Sometimes the content exists, it’s just low ranked. That’s not your fault; your content is probably fine in quality, especially if you’re in a position to be guest posting anywhere. It’s more the fault of the site owner, who hasn’t paid enough attention to SEO – or has too much competition – and isn’t in the top results. Unfortunately, that’s not a problem you can solve; you just need to hope the site gets better.
The Site Has Downtime
Another thing that can cause issues with indexation is site uptime. If a site isn’t up and available all the time, Google might not want to serve it to their audience. After all, what good is it to recommend a resource if that resource is going to be unavailable sometimes.
Downtime can come in many forms. A DDoS attack can take down a site and cause issues. DNS errors can make a site unreachable. Issues with a .htaccess file can make it hard to access a site, or stick it in an infinite loop of loading. Even DDoS protection like cloudflare can delay loads and make it look like a site is having issues when there’s nothing going on.
Google isn’t going to deindex a site based on a single issue, but if uptime is inconsistent on an ongoing basis, they’ll be a lot more likely to drop it. This, again, isn’t an issue you can fix. The site owner will need to figure out why their site isn’t always available and will need to fix the issue, which might involve anything from tweaking a configuration file to migrating to a different web host.
If The Site is Not Indexed
If the site hosting your guest post is not indexed, or the post itself is not indexed, what options do you have? How can you fix it?
For most issues, you unfortunately don’t have much recourse. You can’t dig into configuration files or update a site map or anything else from an external position. You also might not be welcome giving advice to a site owner, if that site owner is sensitive about their coding ability or has been having trouble with issues they haven’t been able to solve. It does you no good to point out that “hey, your site has issues” without being able to help solve those issues.

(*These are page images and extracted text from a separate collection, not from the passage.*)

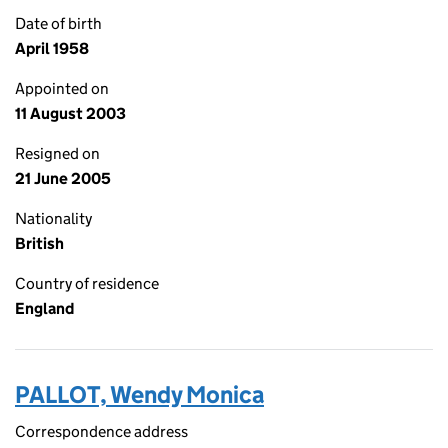
Date of birth
April 1958
Appointed on
11 August 2003
Resigned on
21 June 2005
Nationality
British
Country of residence
England
PALLOT, Wendy Monica
Correspondence address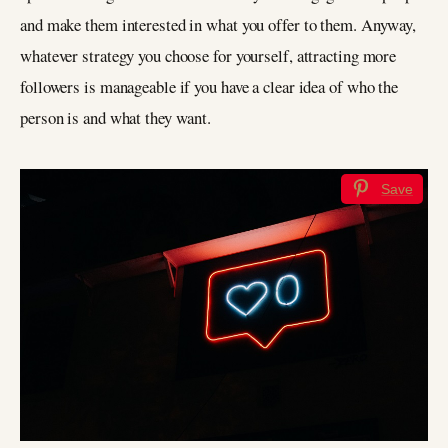
and make them interested in what you offer to them. Anyway,
whatever strategy you choose for yourself, attracting more
followers is manageable if you have a clear idea of who the
person is and what they want.
Save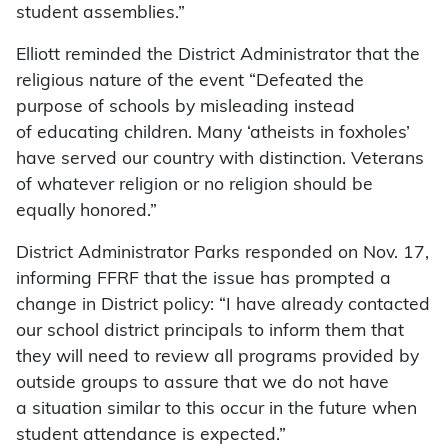
student assemblies.”
Elliott reminded the District Administrator that the
religious nature of the event “Defeated the
purpose of schools by misleading instead
of educating children. Many ‘atheists in foxholes’
have served our country with distinction. Veterans
of whatever religion or no religion should be
equally honored.”
District Administrator Parks responded on Nov. 17,
informing FFRF that the issue has prompted a
change in District policy: “I have already contacted
our school district principals to inform them that
they will need to review all programs provided by
outside groups to assure that we do not have
a situation similar to this occur in the future when
student attendance is expected.”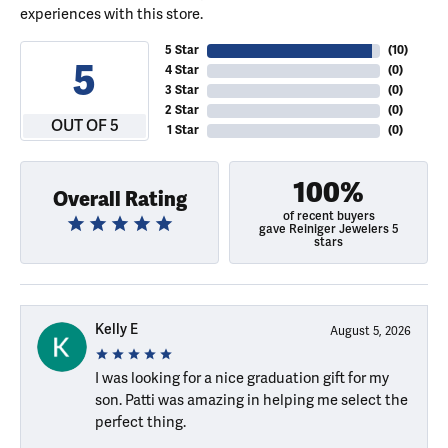
experiences with this store.
5 Star
(
10
)
5
4 Star
(
0
)
3 Star
(
0
)
2 Star
(
0
)
OUT OF 5
1 Star
(
0
)
100%
Overall Rating
of recent buyers
gave Reiniger Jewelers 5
stars
Kelly E
August 5, 2026
I was looking for a nice graduation gift for my
son. Patti was amazing in helping me select the
perfect thing.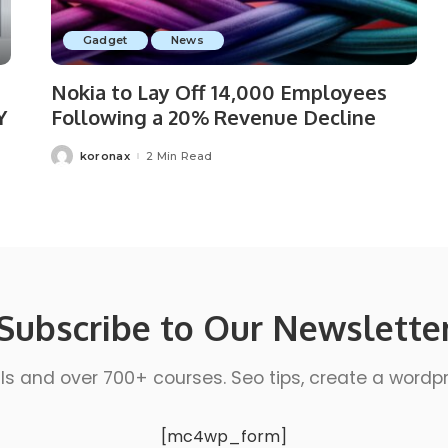
Gadget
News
Nokia to Lay Off 14,000 Employees
Y
Following a 20% Revenue Decline
koronax
2 Min Read
Subscribe to Our Newslette
ls and over 700+ courses. Seo tips, create a wordpres
[mc4wp_form]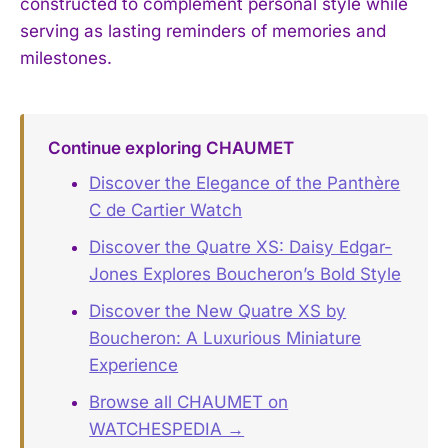
constructed to complement personal style while
serving as lasting reminders of memories and
milestones.
Continue exploring CHAUMET
Discover the Elegance of the Panthère
C de Cartier Watch
Discover the Quatre XS: Daisy Edgar-
Jones Explores Boucheron’s Bold Style
Discover the New Quatre XS by
Boucheron: A Luxurious Miniature
Experience
Browse all CHAUMET on
WATCHESPEDIA →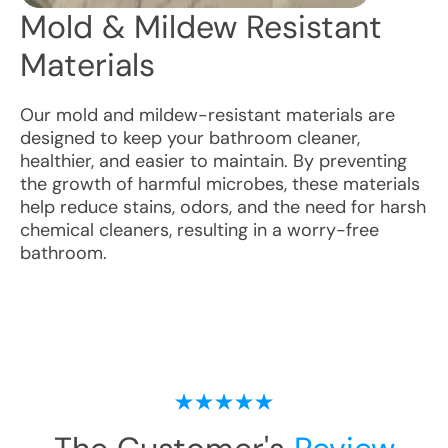
Mold & Mildew Resistant
Materials
Our mold and mildew-resistant materials are
designed to keep your bathroom cleaner,
healthier, and easier to maintain. By preventing
the growth of harmful microbes, these materials
help reduce stains, odors, and the need for harsh
chemical cleaners, resulting in a worry-free
bathroom.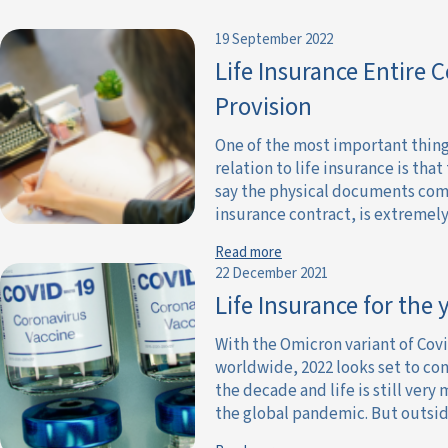
19 September 2022
Life Insurance Entire 
Provision
One of the most important thin
relation to life insurance is that 
say the physical documents com
insurance contract, is extremely 
Read more
22 December 2021
Life Insurance for the
With the Omicron variant of Cov
worldwide, 2022 looks set to co
the decade and life is still ver
the global pandemic. But outside 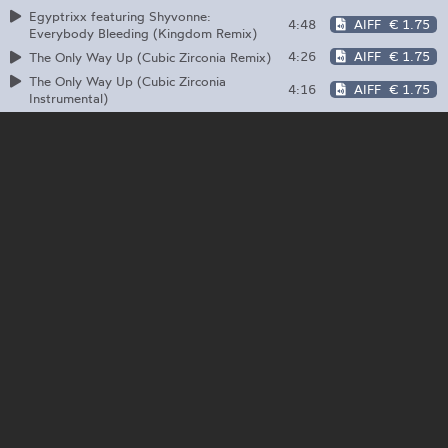
Egyptrixx featuring Shyvonne:
4:48
AIFF
€ 1.75
Everybody Bleeding (Kingdom Remix)
4:26
AIFF
€ 1.75
The Only Way Up (Cubic Zirconia Remix)
The Only Way Up (Cubic Zirconia
4:16
AIFF
€ 1.75
Instrumental)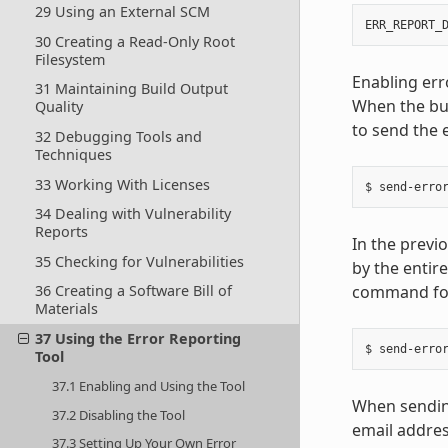
29 Using an External SCM
ERR_REPORT_
30 Creating a Read-Only Root
Filesystem
Enabling err
31 Maintaining Build Output
When the bui
Quality
to send the 
32 Debugging Tools and
Techniques
33 Working With Licenses
34 Dealing with Vulnerability
Reports
In the previ
35 Checking for Vulnerabilities
by the entire
command for
36 Creating a Software Bill of
Materials
37 Using the Error Reporting
Tool
37.1 Enabling and Using the Tool
When sending
37.2 Disabling the Tool
email addres
37.3 Setting Up Your Own Error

As for what you can do, first you need to make sure that your post is actually published and available to the public. If your post hasn’t been published, you can’t do anything about it; you just need to wait until it is.
As a side note, if the person who accepted your guest post never publishes it, you might consider publishing it elsewhere. It depends on whether or not you signed a contract to give them the rights to the content. If they have content rights, you’re out of luck. If there was no contract, or if you maintain rights, or if rights revert to you if the content wasn’t published in X amount of time, you can take the content elsewhere to use.
If the content is published, the best you can do is try to promote it. Post the link on your social media feeds and link to it from your blog. At the very least, you can funnel some value in their direction to try to encourage them to fix their site. If the problem is simply that the site is low ranked, adding value can bring up the value of their site, which in turn brings up the value of the link. This can help it get indexed faster.
Other than that, mostly all you can do is wait and try again with another site. Just note down when a site fails to publish or fails to have indexed content; these are sites you generally don’t want to work with again.